Les textes du film sont écrit par Jean Cocteau (et mis en scène, bien sur). On retrouve alors de nombreuses citations sur l'amour mais aussi le désespoir, la mort et la jeunesse que Radiguet lui permet de revivre ou du moins d'observer. Des le début du film, on le voit mort sur l'escalier, couper pas des images de paradis en carton. Il avance alors en arrière, jusqu’à leur rencontre sur la plage, la danse folle, le livre à la mer puis le manuscrit du "Diable au corps". Ce qui est par ailleurs étonnant est que le succès de ce livre est largement visible dans le film, par opposition à ce que fais Jean (j'entend par là la pièce de théatre peut convainquant) qui est un échec affligeant. Il nous parle aussi d'opium, tout le film se dessine autour de cette figure, dans la salon avec la voyante ou encore chez lui, toujours décris joliment, comme une douce dévastation de l'être, mieux que la vie.
"Objet bizarroïde pour happy few, potentiellement agaçant mais jamais rasoir, Opium dégage le charme étrange et capiteux d'une certaine liberté." (Télérama)

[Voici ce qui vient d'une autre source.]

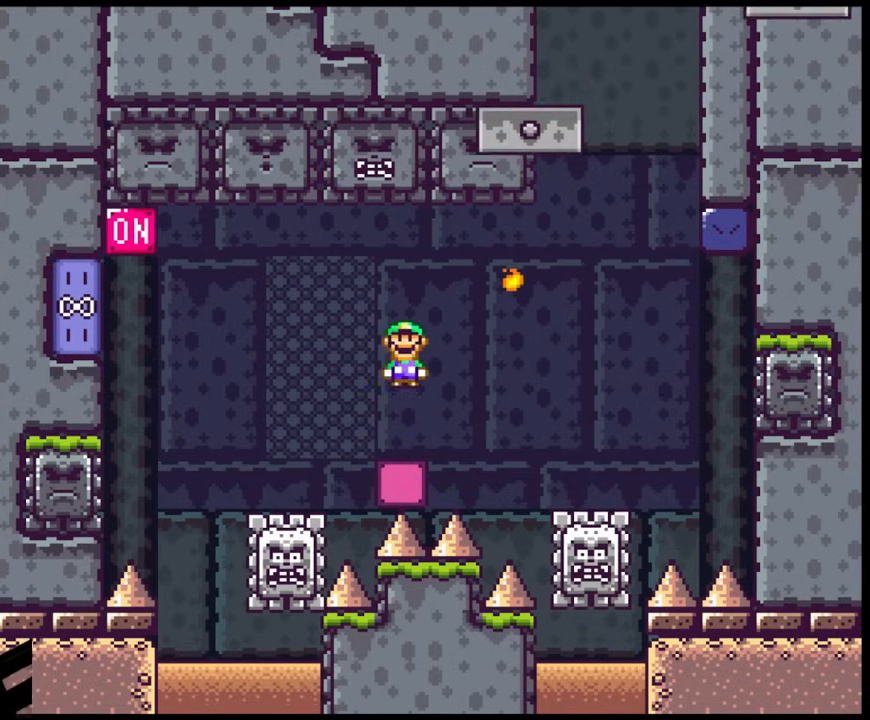
{"buttons": ["A", "X", "DPAD_LEFT"], "events": [[50, "DPAD_UP", "up"], [100, "A", "up"], [317, "A", "down"]]}
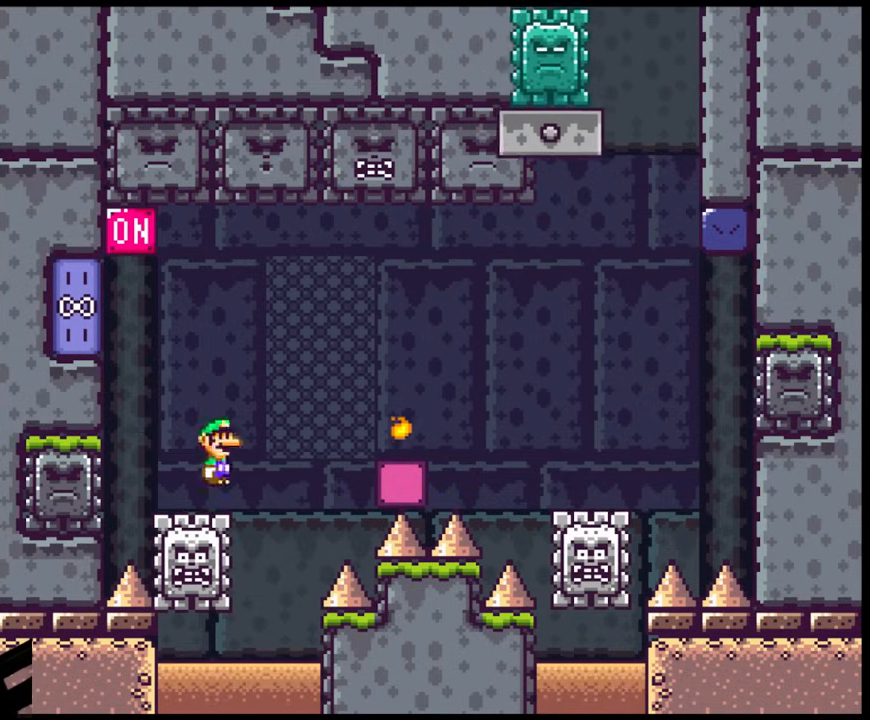
{"buttons": ["A", "X", "DPAD_RIGHT"], "events": [[250, "X", "up"], [317, "DPAD_UP", "down"], [350, "DPAD_LEFT", "up"], [350, "X", "down"], [367, "DPAD_RIGHT", "down"], [367, "DPAD_UP", "up"]]}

Le plaisir visuel est immense. C'est d'après moi un chef d'oeuvre. L’esthétique et le montage sont deux choses surprenante mais finalement très belle. On se sent plongé dans un univers spirituel d'artiste des années 30, dans la folie et le désespoir quelque chose de délicat et de lugubre en même temps. Et très kitsh !
Le film débute et se conclut par la mort de Raymond. Jean est à l’hôpital
et tente de se soigner de toute la drogue qu'il prends. L'Opium est une machine à remonter le temps. Au cœur
de son esprit farfelu, nous avons alors du mal à comprendre ce qui est et ce qui était, le souvenir et le délire
. Il écrit Opium, journal d'une désintoxication. C'est sa descente aux enfers. Raymond l'a tué.
"Car la jeunesse sait ce qu'elle ne veut pas avant de savoir ce qu'elle veut !" (Jean Cocteau)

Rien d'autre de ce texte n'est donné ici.